— Есть люди, которым за последние годы довелось увидеть Вторую Барышню! Она носит всё те же просторные синие штаны; как пронесётся в них над побережьем, так всю округу застилает густой туман…
Оу Толань потянулась:
— Прекрасная история. Она гораздо занимательнее тех, что попадались мне раньше. Я вам очень за неё признательна.
В комнате стало тихо; все молчали. Тогда Чуньюй Баоцэ хлопнул Старого Сома по плечу и напомнил про своё обещание заплатить ему за сегодняшнюю историю. Ещё немного помешкав, Старый Сом пошёл домой. Чуньюй Баоцэ предложил остальным прогуляться по берегу, и они втроём вышли из дома.

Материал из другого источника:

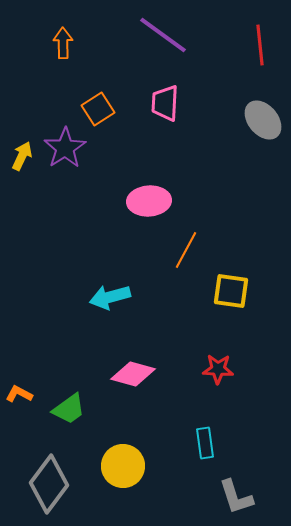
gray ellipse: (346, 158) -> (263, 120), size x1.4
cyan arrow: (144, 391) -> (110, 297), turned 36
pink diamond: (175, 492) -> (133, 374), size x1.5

Небо было усыпано ярчайшими огнями! Даже свет луны не в силах был затмить блеск звёзд, мириады которых друг за другом вспыхивали в глубинах ночного покрова. Оу Толань подняла голову и взглянула на небо:
— Ни в каком другом месте ночь не сравнится по своей красоте с ночью в Цзитаньцзяо!
— Здесь и впрямь чудесно, — подхватил У Шаюань.
Чуньюй Баоцэ, думавший в этот момент о другом, поддакнул. Их шаги гулко отдавались на булыжной мостовой, спугнув нескольких кошек. Волны ласково накатывали на песчаный берег; капли серебристого света рядами набегали на отмель и потихоньку откатывались назад. Издалека доносилось хлопанье крыльев морских птиц, а ещё дальше раздавался одинокий крик. Утёс гнетущей мрачной глыбой нависал над морем.
Все трое молчали. У Шаюань поднял с земли голыш и, изогнувшись, запулил его в море, наблюдая, как он скачет в лунных лучах по водной поверхности, поднимая вокруг себя брызги. Чуньюй Баоцэ, всё ещё под глубоким впечатлением от услышанной истории, сказал:
— Раз мы гуляем ночью, быть может, встретим Вторую Барышню.
Оу Толань кивнула:
— Возможно.
— Как жаль, что она до сих пор одна… — не без сожаления вздохнул У Шаюань.
Чуньюй Баоцэ откликнулся:
— По-моему, это справедливо. Истинная красота должна принадлежать всем.
В заплечной сумке у Чуньюй Баоцэ лежал томик стихов, и всякий раз, листая его, он погружался в мир грёз. Он верил в то, что поэзия — самый волшебный и загадочный жанр литературы, который, однако, легко может наскучить. Эти фразы — то ли искренние, то ли фальшивые — для беспомощного, растерянного влюблённого звучат лицемерно. То ли говорят о чём-то, то ли нет, одному небу известно. Язык — от лукавого, от доброго беса, который всегда проникает глубоко в душу. Он много раз порывался написать нечто подобное, но в конце концов оставил эти попытки. Он стал искать причину и пришёл к выводу, что она кроется в детстве, а именно — в том, что, когда Ли Инь был рядом, он не научил его писать стихи. Какая жалость! Видите ли, бывают в жизни такие вещи, которые невозможно выразить иначе как в стихах. И это не только любовь, но также и смертельное горе, которое сковывает вам уста, и вы боретесь, напрягаете все свои силы и наконец яростно изливаете всю свою печаль, все накопленные слёзы. Пожалуй, это и есть первопричина появления стихов: отсюда они берут начало, струятся, текут, аккуратно огибая камни, извилистым ручьём мчатся вперёд, пока не достигнут другого сердца: люблю тебя, и это абсолютная истина.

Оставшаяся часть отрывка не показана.